Mom’s kind of town
Sherwood Kiraly
Summer is arts festival time, when we’re reminded that Laguna Beach,
even more than a beach town, and even more than a TV series now out
in DVD, has been an arts colony for as long as anyone can remember.
It’s the time of year when I particularly wish my mother were here.
For many years she was the secretary to the head of the department
of pathology at Billings Hospital at the University of Chicago. She
got that job in the ‘40s and held it until retirement, because that
was what children of the Depression tended to do. But at heart she
was a painter.
When she was young she studied at the Art Institute in Chicago,
and when I was young she’d take me there, where I’d goggle at
Seurat’s pointilliste masterpiece, moving up to peer at the dots. She
oversaw the fourth-grade report I confidently entitled “All About
Art.” I glued an El Greco postcard to the cover and a bunch of other
Art Institute postcards inside, and wrote about the French
Impressionists with simulated understanding.
Mom soon discovered that her son had few painterly gifts; to this
day the only thing I can draw is a cartoon rabbit standing in
profile. Any show of my complete works would consist of “Rabbit 1,”
“Rabbit 2” and so on through the color chart. She wisely refrained
from encouraging me in this area.
She continued her own painting until I was a teenager, including
an impressive, unfinished landscape that covered most of our dining
room wall in Hinsdale, Illinois. This landscape remained unfinished,
though; she had little time to
paint when she was working and refused to resume in retirement.

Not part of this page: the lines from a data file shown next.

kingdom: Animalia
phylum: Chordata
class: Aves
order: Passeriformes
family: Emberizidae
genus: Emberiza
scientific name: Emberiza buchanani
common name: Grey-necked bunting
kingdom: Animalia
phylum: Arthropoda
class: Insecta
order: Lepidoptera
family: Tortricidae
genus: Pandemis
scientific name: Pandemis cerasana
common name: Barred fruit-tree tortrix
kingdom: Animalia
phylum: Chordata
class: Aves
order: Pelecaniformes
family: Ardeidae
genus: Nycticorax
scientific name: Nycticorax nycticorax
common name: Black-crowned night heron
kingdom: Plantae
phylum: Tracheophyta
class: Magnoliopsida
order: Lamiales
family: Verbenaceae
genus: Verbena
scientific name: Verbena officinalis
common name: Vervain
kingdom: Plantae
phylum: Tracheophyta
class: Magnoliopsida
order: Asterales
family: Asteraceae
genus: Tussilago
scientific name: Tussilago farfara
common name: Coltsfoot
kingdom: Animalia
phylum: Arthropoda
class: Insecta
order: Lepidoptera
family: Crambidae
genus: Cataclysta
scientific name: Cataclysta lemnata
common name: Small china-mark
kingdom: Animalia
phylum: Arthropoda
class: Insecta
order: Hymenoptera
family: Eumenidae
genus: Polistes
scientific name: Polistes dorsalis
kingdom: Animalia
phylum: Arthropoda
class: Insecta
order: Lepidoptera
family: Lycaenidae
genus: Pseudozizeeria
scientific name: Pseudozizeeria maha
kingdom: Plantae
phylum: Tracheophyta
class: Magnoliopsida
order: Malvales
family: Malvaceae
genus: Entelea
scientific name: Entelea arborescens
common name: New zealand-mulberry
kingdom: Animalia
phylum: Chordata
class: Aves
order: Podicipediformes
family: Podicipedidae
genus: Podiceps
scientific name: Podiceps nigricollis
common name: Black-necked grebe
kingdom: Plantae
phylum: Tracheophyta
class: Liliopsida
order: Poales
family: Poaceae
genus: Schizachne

She said she wasn’t any good anymore.
Her attitude was consistent, really. The image of artists I got
from Mom was that they set themselves a personal standard at which
technique meets vision on the canvas, and their work is a struggle to
reach that level. If they do it once, they try to do it again. If
they do it often, they raise the bar. If
they can’t do it, you don’t see it.
But I do think she gave up too soon, and that the right impetus
might have started her rolling again. Had I moved here before she
died, she would have visited me here instead of in Tustin or Irvine,
where I lived before. And had she spent a few days in Laguna, I
believe she’d have planted her easel over near Las Brisas and gotten
back to work.
Few towns have an artist’s heart, but this one does -- a heritage
perpetuated by its galleries and festivals, which would have suited
Mom down to her shoes. Although Cezanne was her hero, any town with a
street named for Rosa Bonheur would have struck her as on the right
track.
Laguna has always been receptive to artists of all kinds, with the
recent caveat that most of them can’t afford to live here. So this
summer, don’t forget to stop by a gallery or a festival and see what
they’re doing. I know Mom would if she could.